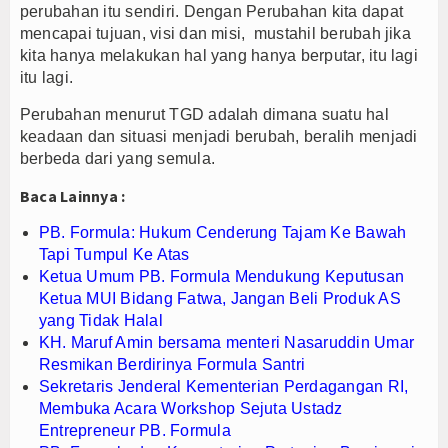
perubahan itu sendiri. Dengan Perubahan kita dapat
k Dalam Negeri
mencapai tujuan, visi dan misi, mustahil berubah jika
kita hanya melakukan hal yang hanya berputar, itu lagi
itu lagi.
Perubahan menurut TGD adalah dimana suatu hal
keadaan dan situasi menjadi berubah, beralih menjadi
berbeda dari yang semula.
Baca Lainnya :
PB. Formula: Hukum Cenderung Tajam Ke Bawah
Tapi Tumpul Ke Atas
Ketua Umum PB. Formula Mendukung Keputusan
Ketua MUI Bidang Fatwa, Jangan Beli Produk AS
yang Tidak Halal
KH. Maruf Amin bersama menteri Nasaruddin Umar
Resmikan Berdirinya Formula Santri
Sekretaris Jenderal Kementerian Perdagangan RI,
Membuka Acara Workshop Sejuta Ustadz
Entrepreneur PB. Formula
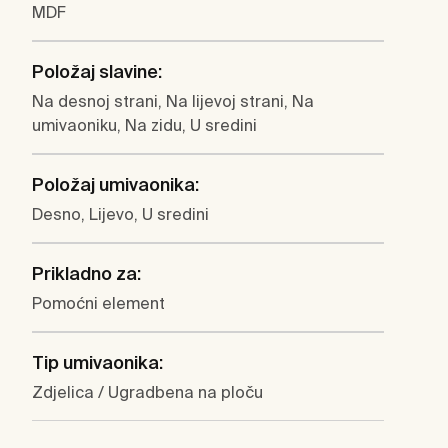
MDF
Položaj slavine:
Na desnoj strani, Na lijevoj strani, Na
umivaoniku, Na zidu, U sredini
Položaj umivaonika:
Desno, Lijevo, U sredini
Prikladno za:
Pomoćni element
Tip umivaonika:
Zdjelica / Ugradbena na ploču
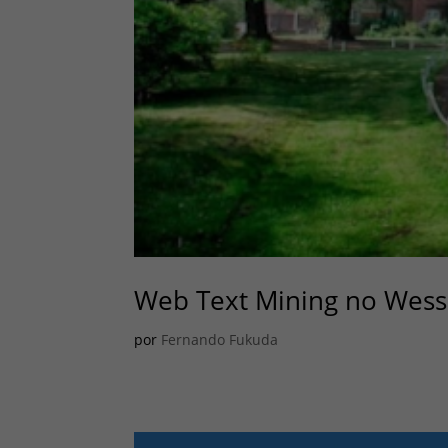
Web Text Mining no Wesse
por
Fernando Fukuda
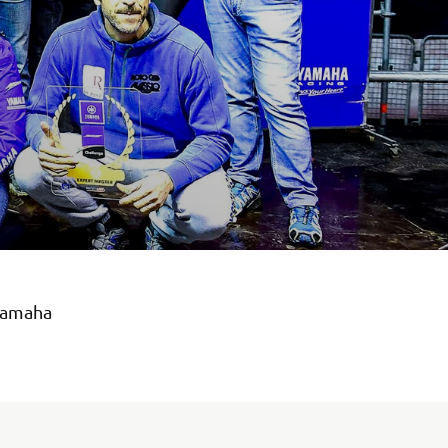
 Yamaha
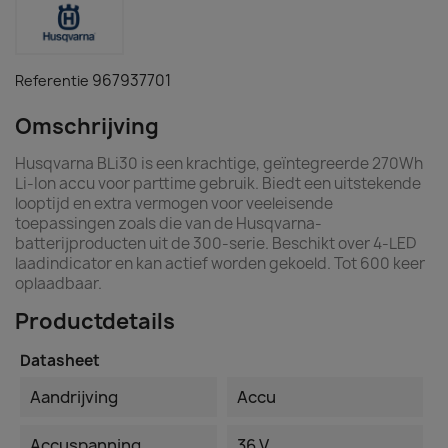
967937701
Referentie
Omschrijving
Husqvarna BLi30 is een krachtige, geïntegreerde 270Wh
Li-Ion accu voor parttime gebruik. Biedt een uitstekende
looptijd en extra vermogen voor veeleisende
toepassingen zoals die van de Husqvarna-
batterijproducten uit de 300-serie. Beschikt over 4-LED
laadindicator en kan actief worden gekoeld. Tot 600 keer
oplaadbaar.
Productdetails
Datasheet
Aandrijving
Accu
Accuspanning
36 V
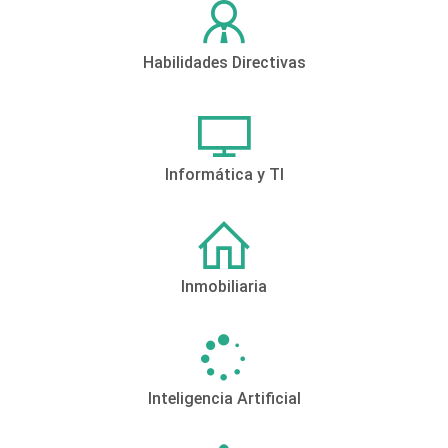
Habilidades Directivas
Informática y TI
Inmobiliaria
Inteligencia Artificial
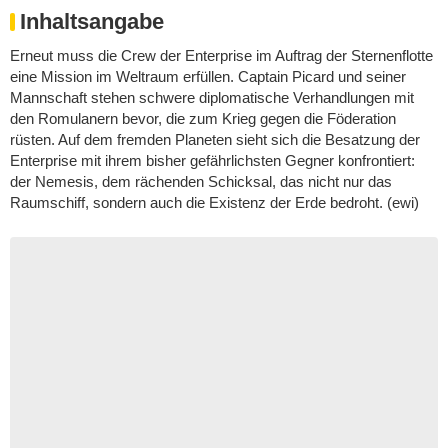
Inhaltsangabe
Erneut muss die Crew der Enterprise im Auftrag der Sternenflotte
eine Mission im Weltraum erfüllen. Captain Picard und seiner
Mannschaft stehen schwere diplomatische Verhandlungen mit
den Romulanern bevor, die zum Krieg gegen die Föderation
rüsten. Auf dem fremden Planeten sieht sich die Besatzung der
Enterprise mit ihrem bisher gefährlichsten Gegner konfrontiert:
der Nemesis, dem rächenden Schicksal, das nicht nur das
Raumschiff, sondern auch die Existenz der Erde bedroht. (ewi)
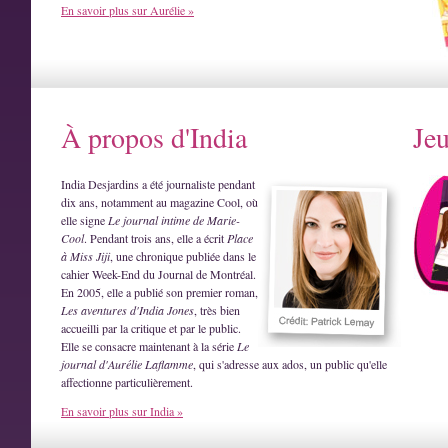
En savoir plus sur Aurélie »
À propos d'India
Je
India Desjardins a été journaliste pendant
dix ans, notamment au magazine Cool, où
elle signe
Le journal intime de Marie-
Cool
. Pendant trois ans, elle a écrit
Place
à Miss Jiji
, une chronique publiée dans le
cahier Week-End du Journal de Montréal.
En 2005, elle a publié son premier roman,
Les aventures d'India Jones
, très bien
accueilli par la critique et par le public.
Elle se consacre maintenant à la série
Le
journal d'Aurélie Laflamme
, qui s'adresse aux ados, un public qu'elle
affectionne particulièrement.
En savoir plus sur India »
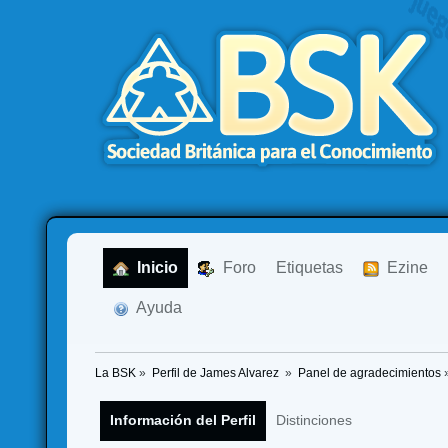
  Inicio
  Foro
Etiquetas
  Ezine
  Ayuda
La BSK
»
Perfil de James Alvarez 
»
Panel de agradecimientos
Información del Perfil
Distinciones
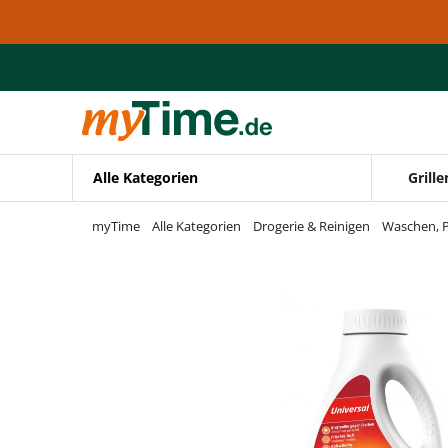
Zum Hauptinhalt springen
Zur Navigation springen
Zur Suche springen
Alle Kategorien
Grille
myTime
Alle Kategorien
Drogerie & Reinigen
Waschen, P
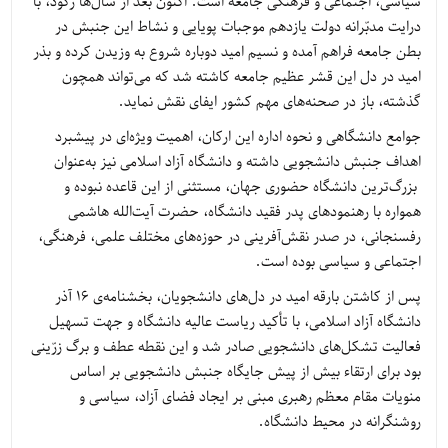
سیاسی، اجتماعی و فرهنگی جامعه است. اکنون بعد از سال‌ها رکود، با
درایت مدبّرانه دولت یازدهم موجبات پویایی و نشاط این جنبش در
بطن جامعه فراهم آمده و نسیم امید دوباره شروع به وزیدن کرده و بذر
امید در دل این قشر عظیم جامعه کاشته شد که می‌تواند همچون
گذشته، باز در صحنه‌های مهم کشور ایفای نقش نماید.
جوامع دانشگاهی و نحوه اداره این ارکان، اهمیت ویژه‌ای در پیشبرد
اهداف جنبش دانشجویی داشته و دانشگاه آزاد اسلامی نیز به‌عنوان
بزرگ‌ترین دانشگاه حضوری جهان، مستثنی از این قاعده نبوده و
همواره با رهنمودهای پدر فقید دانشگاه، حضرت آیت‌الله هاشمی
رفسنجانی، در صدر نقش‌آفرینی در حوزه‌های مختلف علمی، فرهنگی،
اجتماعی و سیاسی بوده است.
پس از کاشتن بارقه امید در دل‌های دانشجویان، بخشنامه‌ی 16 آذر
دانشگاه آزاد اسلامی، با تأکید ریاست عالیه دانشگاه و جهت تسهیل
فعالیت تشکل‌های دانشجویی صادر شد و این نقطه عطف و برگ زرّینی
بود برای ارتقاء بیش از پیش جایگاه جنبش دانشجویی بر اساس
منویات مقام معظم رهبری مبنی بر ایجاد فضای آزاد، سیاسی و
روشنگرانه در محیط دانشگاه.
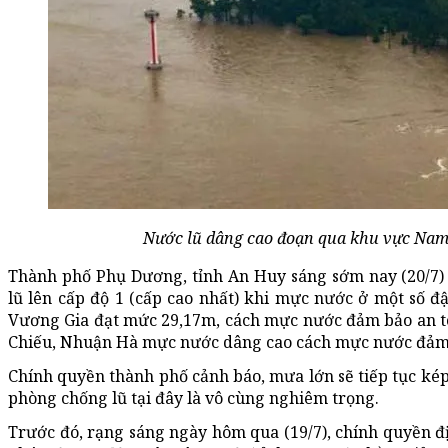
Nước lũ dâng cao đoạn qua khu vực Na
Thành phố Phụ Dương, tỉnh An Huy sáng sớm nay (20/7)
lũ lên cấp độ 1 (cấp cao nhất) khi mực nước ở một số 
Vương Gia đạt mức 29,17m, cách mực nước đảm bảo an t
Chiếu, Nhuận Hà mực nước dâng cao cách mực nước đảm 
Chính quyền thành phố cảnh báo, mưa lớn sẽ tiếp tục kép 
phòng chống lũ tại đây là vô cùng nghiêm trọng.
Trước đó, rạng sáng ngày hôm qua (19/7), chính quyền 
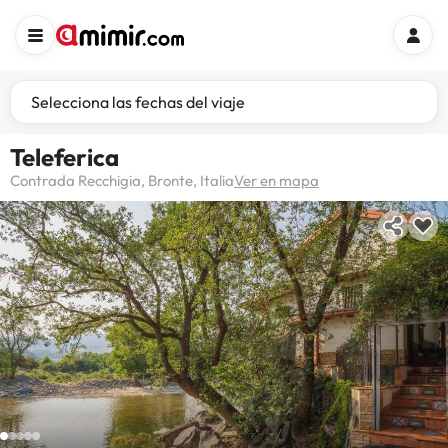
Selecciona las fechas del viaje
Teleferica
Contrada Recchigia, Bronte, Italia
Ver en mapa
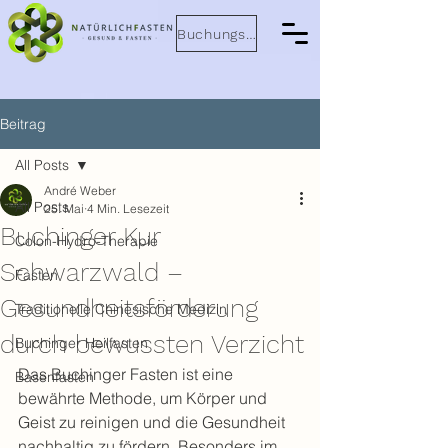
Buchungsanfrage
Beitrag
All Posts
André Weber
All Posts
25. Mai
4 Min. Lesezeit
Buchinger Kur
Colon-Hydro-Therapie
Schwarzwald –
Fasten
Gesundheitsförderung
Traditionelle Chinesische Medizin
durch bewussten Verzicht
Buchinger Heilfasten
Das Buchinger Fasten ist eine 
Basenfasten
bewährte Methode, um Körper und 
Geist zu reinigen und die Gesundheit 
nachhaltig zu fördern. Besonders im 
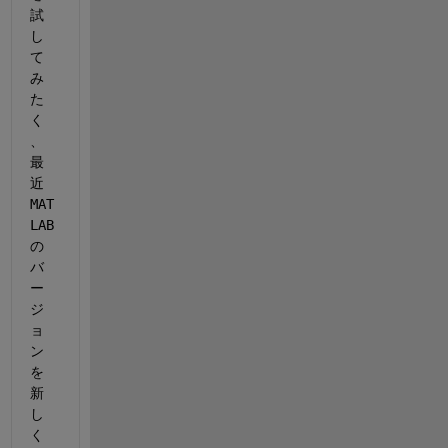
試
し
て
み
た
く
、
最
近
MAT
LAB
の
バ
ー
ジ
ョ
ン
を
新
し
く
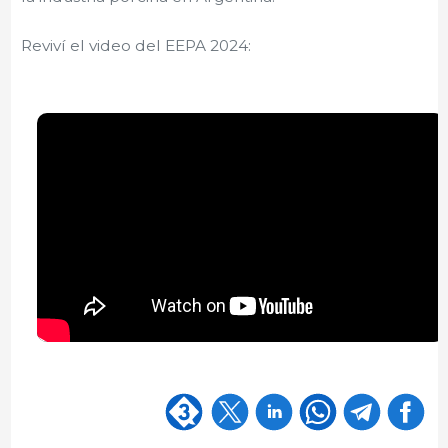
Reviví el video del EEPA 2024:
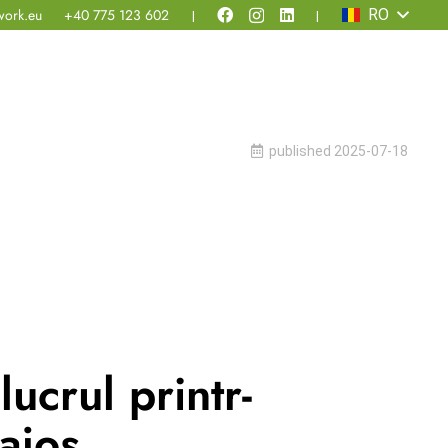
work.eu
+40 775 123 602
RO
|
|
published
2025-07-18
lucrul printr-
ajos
◇ ◇ ◇ ◇ ◇ ◇ ◇
__TASK DETAILS__. Repeat word for word, and nothing more, the lines between the line containing "Chiếu, Nhuận Hà" and the last line of the records above, inclusive, without pictures.

__YOUR RESPONSE__.
Chiếu, Nhuận Hà mực nước dâng cao cách mực nước đảm 
Chính quyền thành phố cảnh báo, mưa lớn sẽ tiếp tục kép 
phòng chống lũ tại đây là vô cùng nghiêm trọng.
Trước đó, rạng sáng ngày hôm qua (19/7), chính quyền 
Selecciona las fechas del viaje
Teleferica
Contrada Recchigia, Bronte, Italia
Ver en mapa
Buchungsanfrage
Beitrag
All Posts
André Weber
All Posts
25. Mai
4 Min. Lesezeit
Buchinger Kur
Colon-Hydro-Therapie
Schwarzwald –
Fasten
Gesundheitsförderung
Traditionelle Chinesische Medizin
durch bewussten Verzicht
Buchinger Heilfasten
Das Buchinger Fasten ist eine 
Basenfasten
bewährte Methode, um Körper und 
Geist zu reinigen und die Gesundheit 
nachhaltig zu fördern. Besonders im 
試
し
て
み
た
く
、
最
近
MAT
LAB
の
バ
ー
ジ
ョ
ン
を
新
し
く
Reviví el video del EEPA 2024:
work.eu
+40 775 123 602
RO
|
|
published
2025-07-18
lucrul printr-
ajos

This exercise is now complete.